Generating consistent PDDL domains with Large Language Models
Pavel Smirnov, Frank Joublin, Antonello Ceravola, Michael Gienger
TL;DR
The paper addresses the challenge of generating runnable PDDL domains from natural language by embedding an automated feedback loop that combines textual plan generation, JSON-based domain markup, syntactic and semantic consistency checks, and reachability analysis. The approach mitigates common LLM errors by back-and-forth correction and plan-based validation, though absolute correctness is not guaranteed. Experiments across Gripper, Pizza, Logistics, Household, and Tyreworld show that the method reduces errors and eases human-in-the-loop correction, with simpler domains more reliably executable and complex domains remaining challenging.
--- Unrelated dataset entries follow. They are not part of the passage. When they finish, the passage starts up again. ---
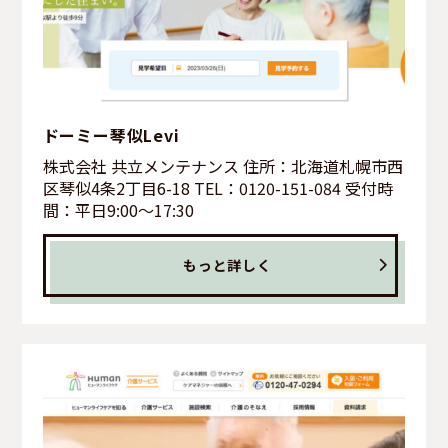
ドーミー琴似Levi
株式会社 共立メンテナンス 住所：北海道札幌市西
区琴似4条2丁目6-18 TEL：0120-151-084 受付時
間：平日9:00～17:30
もっと詳しく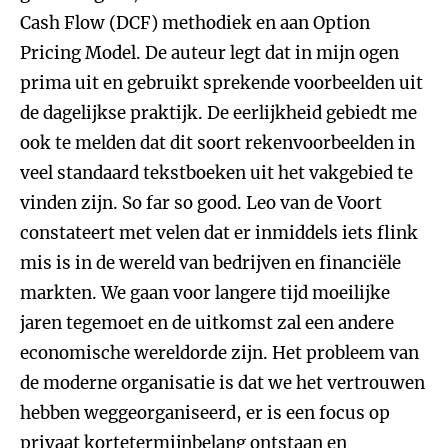
Cash Flow (DCF) methodiek en aan Option
Pricing Model. De auteur legt dat in mijn ogen
prima uit en gebruikt sprekende voorbeelden uit
de dagelijkse praktijk. De eerlijkheid gebiedt me
ook te melden dat dit soort rekenvoorbeelden in
veel standaard tekstboeken uit het vakgebied te
vinden zijn. So far so good. Leo van de Voort
constateert met velen dat er inmiddels iets flink
mis is in de wereld van bedrijven en financiële
markten. We gaan voor langere tijd moeilijke
jaren tegemoet en de uitkomst zal een andere
economische wereldorde zijn. Het probleem van
de moderne organisatie is dat we het vertrouwen
hebben weggeorganiseerd, er is een focus op
privaat kortetermijnbelang ontstaan en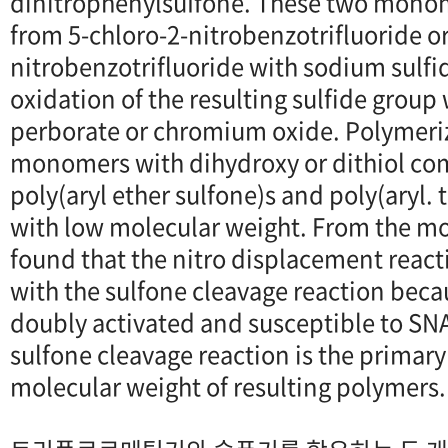
dinitrophenylsuIfone. These two mono
from 5-chloro-2-nitrobenzotrifluoride or
nitrobenzotrifluoride with sodium sulfi
oxidation of the resulting sulfide group
perborate or chromium oxide. Polymeriz
monomers with dihydroxy or dithiol 
poly(aryl ether sulfone)s and poly(aryl. 
with low molecular weight. From the mod
found that the nitro displacement reac
with the sulfone cleavage reaction bec
doubly activated and susceptible to SNA
sulfone cleavage reaction is the primary
molecular weight of resulting polymers.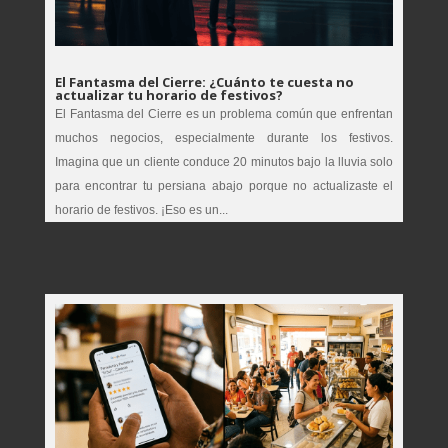
El Fantasma del Cierre: ¿Cuánto te cuesta no
actualizar tu horario de festivos?
El Fantasma del Cierre es un problema común que enfrentan
muchos negocios, especialmente durante los festivos.
Imagina que un cliente conduce 20 minutos bajo la lluvia solo
para encontrar tu persiana abajo porque no actualizaste el
horario de festivos. ¡Eso es un...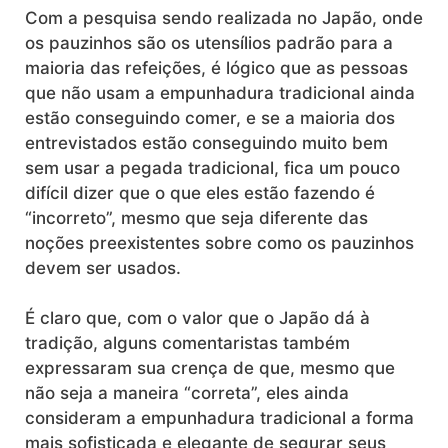
Com a pesquisa sendo realizada no Japão, onde
os pauzinhos são os utensílios padrão para a
maioria das refeições, é lógico que as pessoas
que não usam a empunhadura tradicional ainda
estão conseguindo comer, e se a maioria dos
entrevistados estão conseguindo muito bem
sem usar a pegada tradicional, fica um pouco
difícil dizer que o que eles estão fazendo é
“incorreto”, mesmo que seja diferente das
noções preexistentes sobre como os pauzinhos
devem ser usados.
É claro que, com o valor que o Japão dá à
tradição, alguns comentaristas também
expressaram sua crença de que, mesmo que
não seja a maneira “correta”, eles ainda
consideram a empunhadura tradicional a forma
mais sofisticada e elegante de segurar seus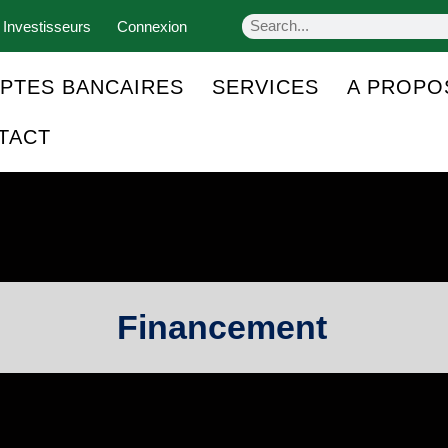
 Investisseurs
Connexion
PTES BANCAIRES
SERVICES
A PROPO
TACT
Financement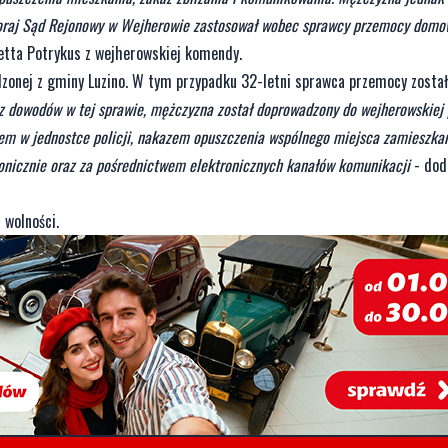
zoraj Sąd Rejonowy w Wejherowie zastosował wobec sprawcy przemocy domo
netta Potrykus z wejherowskiej komendy.
dzonej z gminy Luzino. W tym przypadku 32-letni sprawca przemocy został
az dowodów w tej sprawie, mężczyzna został doprowadzony do wejherowskiej 
twem w jednostce policji, nakazem opuszczenia wspólnego miejsca zamieszka
fonicznie oraz za pośrednictwem elektronicznych kanałów komunikacji
- doda
 wolności.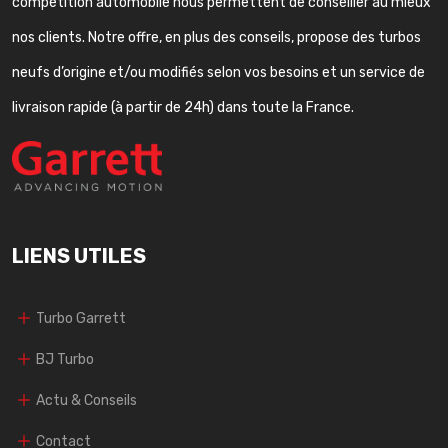
compétition automobile nous permettent de conseiller au mieux
nos clients. Notre offre, en plus des conseils, propose des turbos
neufs d’origine et/ou modifiés selon vos besoins et un service de
livraison rapide (à partir de 24h) dans toute la France.
LIENS UTILES
Turbo Garrett
BJ Turbo
Actu & Conseils
Contact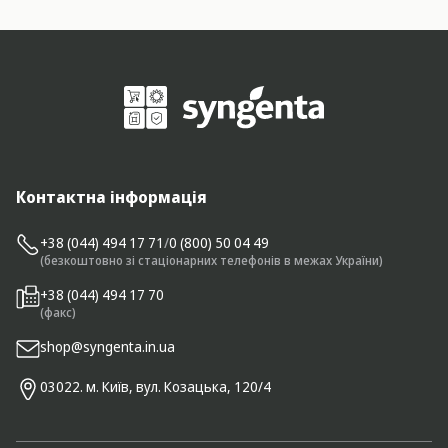
Контактна інформація
+38 (044) 494 17 71
/
0 (800) 50 04 49
(безкоштовно зі стаціонарних телефонів в межах України)
+38 (044) 494 17 70
(факс)
shop@syngenta.in.ua
03022. м. Київ, вул. Козацька, 120/4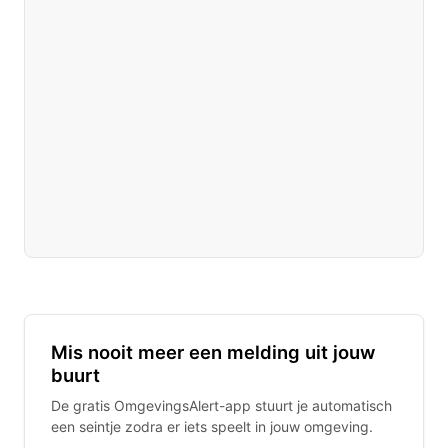
Mis nooit meer een melding uit jouw
buurt
De gratis OmgevingsAlert-app stuurt je automatisch
een seintje zodra er iets speelt in jouw omgeving.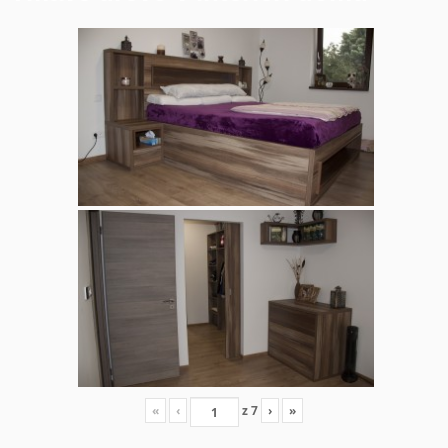
«
‹
z
7
›
»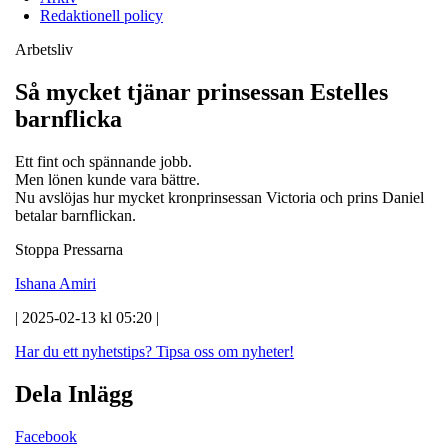
Redaktionell policy
Arbetsliv
Så mycket tjänar prinsessan Estelles
barnflicka
Ett fint och spännande jobb.
Men lönen kunde vara bättre.
Nu avslöjas hur mycket kronprinsessan Victoria och prins Daniel
betalar barnflickan.
Stoppa Pressarna
Ishana Amiri
| 2025-02-13 kl 05:20 |
Har du ett nyhetstips?
Tipsa oss om nyheter!
Dela Inlägg
Facebook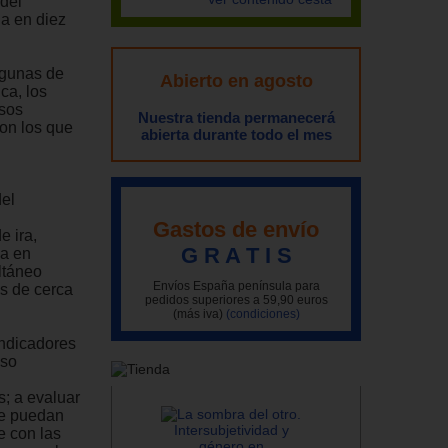
 del
da en diez
algunas de
Abierto en agosto
ca, los
esos
Nuestra tienda permanecerá
con los que
abierta durante todo el mes
del
Gastos de envío
e ira,
G R A T I S
da en
ltáneo
Envíos España península para
ás de cerca
pedidos superiores a 59,90 euros
(más iva)
(condiciones)
 indicadores
eso
; a evaluar
que puedan
e con las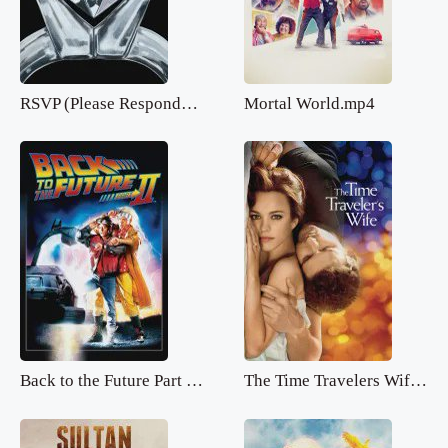
RSVP (Please Respond).mp4
Mortal World.mp4
Back to the Future Part 2.mp4
The Time Travelers Wife.mp4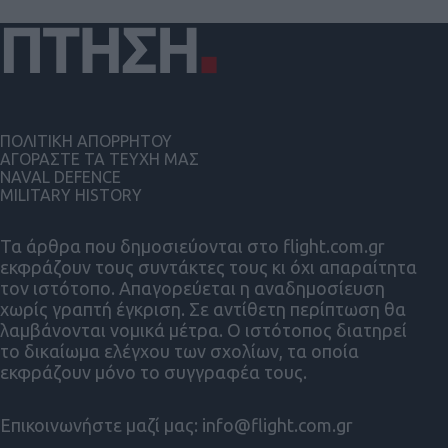
ΠΟΛΙΤΙΚΗ ΑΠΟΡΡΗΤΟΥ
ΑΓΟΡΑΣΤΕ ΤΑ ΤΕΥΧΗ ΜΑΣ
NAVAL DEFENCE
MILITARY HISTORY
Τα άρθρα που δημοσιεύονται στο flight.com.gr
εκφράζουν τους συντάκτες τους κι όχι απαραίτητα
τον ιστότοπο. Απαγορεύεται η αναδημοσίευση
χωρίς γραπτή έγκριση. Σε αντίθετη περίπτωση θα
λαμβάνονται νομικά μέτρα. Ο ιστότοπος διατηρεί
το δικαίωμα ελέγχου των σχολίων, τα οποία
εκφράζουν μόνο το συγγραφέα τους.
Επικοινωνήστε μαζί μας:
info@flight.com.gr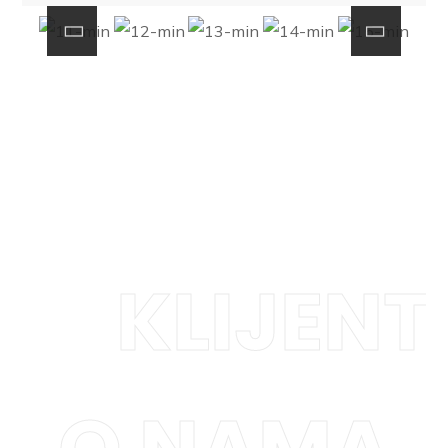
KLIJENT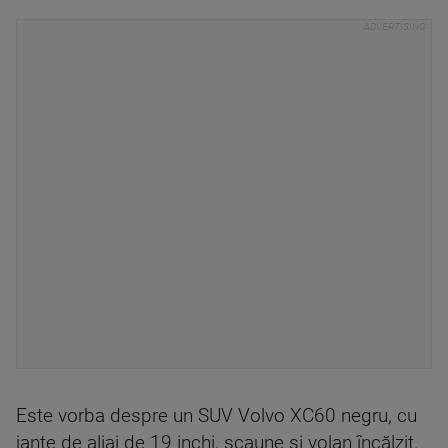
Este vorba despre un SUV Volvo XC60 negru, cu
jante de aliaj de 19 inchi, scaune și volan încălzit.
This work advances practical LLM-assisted task planning by providing a structured pipeline that aligns LLM output with planning executability and more efficient human verification.
Abstract
Large Language Models (LLMs) are capable of transforming natural language domain descriptions into plausibly looking PDDL markup. However, ensuring that actions are consistent within domains still remains a challenging task. In this paper we present a novel concept to significantly improve the quality of LLM-generated PDDL models by performing automated consistency checking during the generation process. Although the proposed consistency checking strategies still can't guarantee absolute correctness of generated models, they can serve as valuable source of feedback reducing the amount of correction efforts expected from a human in the loop. We demonstrate the capabilities of our error detection approach on a number of classical and custom planning domains (logistics, gripper, tyreworld, household, pizza).